Öğrencilerin bu çağrısı her iki kanadın partilerine -sağda muhafazakâr PP (Halk Partisi) ve ortanın solunda PSOE (İspanyol Sosyalist İşçi Partisi)- mesafeli yaklaşıyordu. Mesaj hassas bir noktaya dokundu. Bir anda binlerce insan İspanyol Madrid, Barselona, Valencia, Sevilya, Bilbao ve bir sürü başka şehirde sokaklara döküldü. Kimse böyle bir durum olmasını beklemiyordu. Bu bir uyanış gibiydi. Yürüyüşün sonundaysa kötümserlik artık son bulmuştu.

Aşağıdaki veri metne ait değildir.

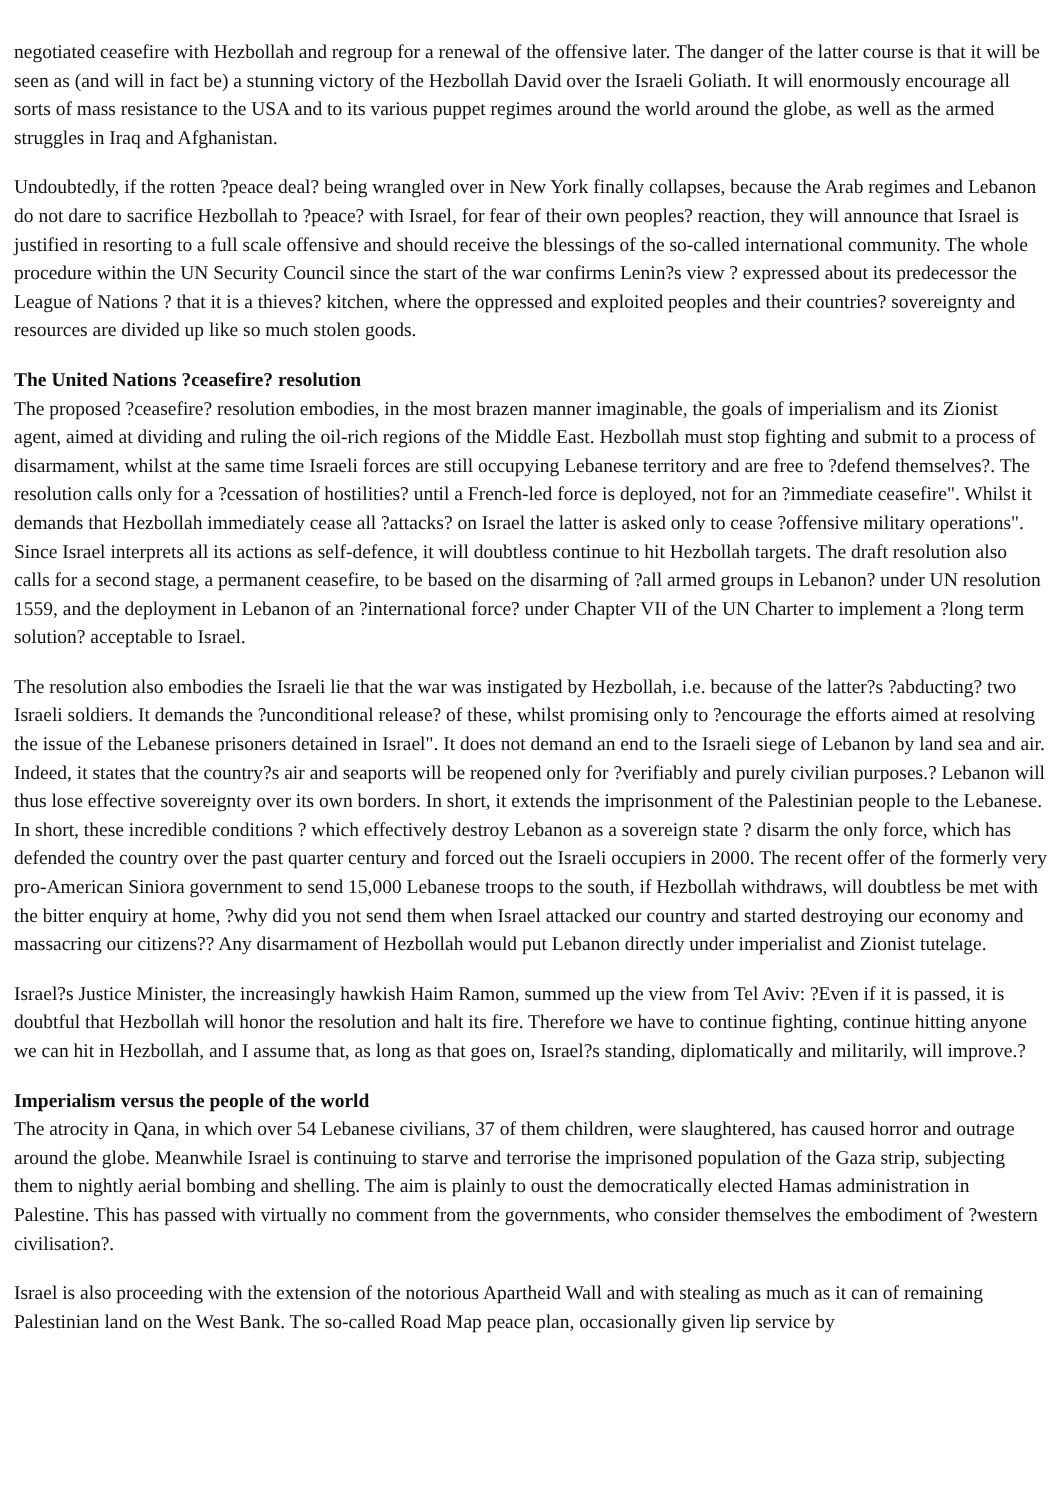negotiated ceasefire with Hezbollah and regroup for a renewal of the offensive later. The danger of the latter course is that it will be seen as (and will in fact be) a stunning victory of the Hezbollah David over the Israeli Goliath. It will enormously encourage all sorts of mass resistance to the USA and to its various puppet regimes around the world around the globe, as well as the armed struggles in Iraq and Afghanistan.
Undoubtedly, if the rotten ?peace deal? being wrangled over in New York finally collapses, because the Arab regimes and Lebanon do not dare to sacrifice Hezbollah to ?peace? with Israel, for fear of their own peoples? reaction, they will announce that Israel is justified in resorting to a full scale offensive and should receive the blessings of the so-called international community. The whole procedure within the UN Security Council since the start of the war confirms Lenin?s view ? expressed about its predecessor the League of Nations ? that it is a thieves? kitchen, where the oppressed and exploited peoples and their countries? sovereignty and resources are divided up like so much stolen goods.
The United Nations ?ceasefire? resolution
The proposed ?ceasefire? resolution embodies, in the most brazen manner imaginable, the goals of imperialism and its Zionist agent, aimed at dividing and ruling the oil-rich regions of the Middle East. Hezbollah must stop fighting and submit to a process of disarmament, whilst at the same time Israeli forces are still occupying Lebanese territory and are free to ?defend themselves?. The resolution calls only for a ?cessation of hostilities? until a French-led force is deployed, not for an ?immediate ceasefire". Whilst it demands that Hezbollah immediately cease all ?attacks? on Israel the latter is asked only to cease ?offensive military operations". Since Israel interprets all its actions as self-defence, it will doubtless continue to hit Hezbollah targets. The draft resolution also calls for a second stage, a permanent ceasefire, to be based on the disarming of ?all armed groups in Lebanon? under UN resolution 1559, and the deployment in Lebanon of an ?international force? under Chapter VII of the UN Charter to implement a ?long term solution? acceptable to Israel.
The resolution also embodies the Israeli lie that the war was instigated by Hezbollah, i.e. because of the latter?s ?abducting? two Israeli soldiers. It demands the ?unconditional release? of these, whilst promising only to ?encourage the efforts aimed at resolving the issue of the Lebanese prisoners detained in Israel". It does not demand an end to the Israeli siege of Lebanon by land sea and air. Indeed, it states that the country?s air and seaports will be reopened only for ?verifiably and purely civilian purposes.? Lebanon will thus lose effective sovereignty over its own borders. In short, it extends the imprisonment of the Palestinian people to the Lebanese.
In short, these incredible conditions ? which effectively destroy Lebanon as a sovereign state ? disarm the only force, which has defended the country over the past quarter century and forced out the Israeli occupiers in 2000. The recent offer of the formerly very pro-American Siniora government to send 15,000 Lebanese troops to the south, if Hezbollah withdraws, will doubtless be met with the bitter enquiry at home, ?why did you not send them when Israel attacked our country and started destroying our economy and massacring our citizens?? Any disarmament of Hezbollah would put Lebanon directly under imperialist and Zionist tutelage.
Israel?s Justice Minister, the increasingly hawkish Haim Ramon, summed up the view from Tel Aviv: ?Even if it is passed, it is doubtful that Hezbollah will honor the resolution and halt its fire. Therefore we have to continue fighting, continue hitting anyone we can hit in Hezbollah, and I assume that, as long as that goes on, Israel?s standing, diplomatically and militarily, will improve.?
Imperialism versus the people of the world
The atrocity in Qana, in which over 54 Lebanese civilians, 37 of them children, were slaughtered, has caused horror and outrage around the globe. Meanwhile Israel is continuing to starve and terrorise the imprisoned population of the Gaza strip, subjecting them to nightly aerial bombing and shelling. The aim is plainly to oust the democratically elected Hamas administration in Palestine. This has passed with virtually no comment from the governments, who consider themselves the embodiment of ?western civilisation?.
Israel is also proceeding with the extension of the notorious Apartheid Wall and with stealing as much as it can of remaining Palestinian land on the West Bank. The so-called Road Map peace plan, occasionally given lip service by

Kişisel bir bakış açısından, bu kesinlikle hayatımın en güçlendirici deneyimiydi. İnsanların dayanışma ve sağlam bir inanç oluşturabileceğini öğrendim. Meğer “insanlar berbat” değilmiş.
Toma la Plaza!
Yürüyüş sonrasında Madrid’in göbeği Puerta del Sol’da eyleme devam eden 24 kişinin tutuklanmasının ardından yüzlerce kişi, protestocuların serbest bırakılması için oturma eylemine karar verdi. Eylem için çadır ve barınaklar kuruldu. Çevre sakinleri yemek ve çeşitli malzemelerle eylemcilere yardımda bulundu. Sadece iki gün sonra 17 Mayıs’ta insanlar mesai bitiminde eylem alanına uğrayarak “öfkeli” olarak adlandırılan eylemciler ile olan dayanışmalarını gösterdi.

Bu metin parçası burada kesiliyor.